Document extract:
Show HN: Fitloop – Calisthenics / Bodyweight Fitness Training App - _august
https://fitloop.app/
======
_august
Hi HN,

I've been working on this bodyweight fitness platform for the past few years,
and I recently took time away from a job for a few months to travel + work on
a mobile app. Here's the initial (++ fixed some bugs) version. It's free to
use, however the logging functionality / community is a paid feature.

\---

Bodyweight Fitness workouts don't use weights, so you can do them with minimal
equipment. The reddit community /r/bodyweightfitness has created a routine for
beginner-intermediate, called the "Recommended Routine". This routine is built
on progressions, which means that you swap out the exercise to increase the
load, instead of adding more weight.

For example:

    
    
      1. Incline Pushups (Easy)
      2. Pushup (Harder)
      3. Diamond Pushup (Harder yet)
      ... and so on.
    

This is the meat and bones of this app, that it supports progression in a way
that other apps don't.

\---

Tech: Backend was built in Meteor years ago, now I've migrated most parts of
it to more modern technologies. In particular, the API is mostly a
GraphQL/Apollo layer, which has made development much easier because of the
connected data.

The app itself is built with React Native. I evaluated Flutter briefly, but
decided against it due to my existing knowledge of JS/React, and the amount of
documentation and community around RN.

Hope you enjoy, and I welcome any feedback!

\- Shridhar

Work request A: According to the Fitloop post, what framework was the mobile app built with?
Work request B: Rewrite the listing with "relationship" changed to "relation", keeping every other part the same. Omit the pictures from your answer.
The listing has no connection to the Fitloop post.

Dataset content:
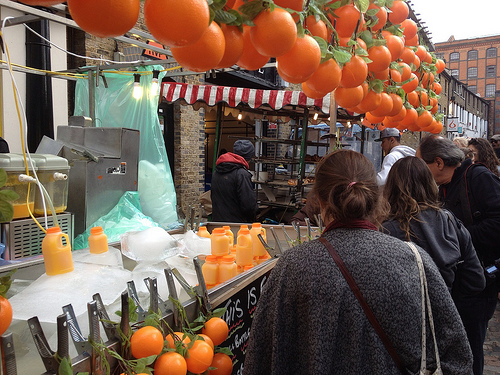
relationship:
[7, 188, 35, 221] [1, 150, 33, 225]
juice in container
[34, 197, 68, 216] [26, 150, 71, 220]
juice in container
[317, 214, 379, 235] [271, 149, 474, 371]
collar of woman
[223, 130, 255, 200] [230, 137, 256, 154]
man wearing hat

Result A: React Native

Result B:
relation:
[7, 188, 35, 221] [1, 150, 33, 225]
juice in container
[34, 197, 68, 216] [26, 150, 71, 220]
juice in container
[317, 214, 379, 235] [271, 149, 474, 371]
collar of woman
[223, 130, 255, 200] [230, 137, 256, 154]
man wearing hat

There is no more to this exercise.